*Questions on the material:*
A) Name every drug mentioned in the COVID-19 diary entry below.
B) Pick up the COVID-19 diary entry after its last sentence and keep writing in the same voice.

*Provided text:*
Andreas Laupacis is Editor in Chief of CMAJ.


 

Today my morning scan of regular websites yielded one encouraging piece of information.  No new cases of coronavirus in Wuhan. (The city was quarantined on January 23.) There will be light at the end of the tunnel, but the tunnel is long.

President Trump says that hydroxychloroquine-azithromycin should be used in patients with COVID, that these drugs will be “game changers”. Great! Just when we desperately need people to enroll in randomized trials so we rapidly learn what works and what doesn’t, 30% of Americans are going to refuse.

On the other side of the spectrum is the unsubstantiated fear about ibuprofen (Advil), which started after a tweet from the French Minister of Health suggested that ibuprofen use made COVID-19 worse. I am on the email list of the senior citizens’ condo my mom used to live in, and one of the well-meaning residents sent an alarmist email to everyone warning about the dangers of Advil. So, now we have old folks whose various pains  have been well controlled on Advil worried that they are at greater risk of dying from COVID! The lesson? Politicians should not tweet unsubstantiated medical information.

Ode to Billy Joe came on my iTunes playlist. I love that song. However, two lines resonated differently today:

There was a virus going ’round; papa caught it, and he died last spring
And now mama doesn’t seem to want to do much of anything

 I have become obsessed with the length of my hair. I am may be doing virtual palliative care consults by Zoom. What if we are socially distancing for months? How long will my hair be by then? No way I am letting Karen cut it. I will scare the hell out of a poor patient who was expecting to be talking to a serious doctor and instead finds some old hippie on her computer screen. Maybe I will need to start each consult by apologizing for my hair.

*Dataset entries:*

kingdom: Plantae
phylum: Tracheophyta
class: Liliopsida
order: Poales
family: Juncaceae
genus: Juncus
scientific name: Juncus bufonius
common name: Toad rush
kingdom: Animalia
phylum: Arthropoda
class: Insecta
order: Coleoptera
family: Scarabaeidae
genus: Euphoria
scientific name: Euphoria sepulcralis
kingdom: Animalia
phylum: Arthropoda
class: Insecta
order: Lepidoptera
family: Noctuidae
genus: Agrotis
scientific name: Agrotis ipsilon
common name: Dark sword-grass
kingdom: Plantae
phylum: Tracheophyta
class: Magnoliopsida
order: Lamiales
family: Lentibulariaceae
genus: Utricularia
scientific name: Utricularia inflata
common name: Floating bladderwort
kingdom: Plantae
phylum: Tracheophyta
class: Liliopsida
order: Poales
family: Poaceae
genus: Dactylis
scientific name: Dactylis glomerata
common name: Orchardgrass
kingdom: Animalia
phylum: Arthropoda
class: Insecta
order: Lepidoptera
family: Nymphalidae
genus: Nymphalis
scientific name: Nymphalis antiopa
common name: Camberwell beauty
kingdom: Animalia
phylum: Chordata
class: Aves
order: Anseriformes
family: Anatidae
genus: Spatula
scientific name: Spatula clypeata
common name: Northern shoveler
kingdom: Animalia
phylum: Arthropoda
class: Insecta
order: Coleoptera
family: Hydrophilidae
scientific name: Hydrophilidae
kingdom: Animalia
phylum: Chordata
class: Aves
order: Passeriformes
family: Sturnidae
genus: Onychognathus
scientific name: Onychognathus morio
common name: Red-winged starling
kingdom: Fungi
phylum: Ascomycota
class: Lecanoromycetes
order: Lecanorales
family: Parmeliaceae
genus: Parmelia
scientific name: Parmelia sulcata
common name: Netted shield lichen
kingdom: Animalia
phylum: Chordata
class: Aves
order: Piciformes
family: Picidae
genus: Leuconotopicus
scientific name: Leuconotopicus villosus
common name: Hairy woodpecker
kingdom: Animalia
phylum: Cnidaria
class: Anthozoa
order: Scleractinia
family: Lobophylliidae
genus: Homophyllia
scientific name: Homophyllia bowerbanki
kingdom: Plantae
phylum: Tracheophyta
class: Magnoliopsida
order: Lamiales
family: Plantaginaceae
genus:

*Answers below:*
A) Hydroxychloroquine, azithromycin, ibuprofen (Advil)

B)
The reality of social distancing is gradually dawning on us. We know that we are exceptionally lucky because we are well-off and Karen and I get along reasonably well. But it is starting to feel daunting. We worry about our extended family, several of whom are nurses, nurse practitioners or doctors. CMAJ is busier than usual, which is a distraction for me. However, Karen’s work as a trainer of standardized patients is shut down. For the last few days she has been amusing herself by doing our taxes, but that’s now done. Neither of us plays an instrument, paints or has a handicraft-type hobby, although Karen is going to start knitting again. The news is now basically only about COVID-19, which is depressing and repetitive. We might have to discipline ourselves to look at news websites or Twitter only twice a day. More than that is a non-informative downer.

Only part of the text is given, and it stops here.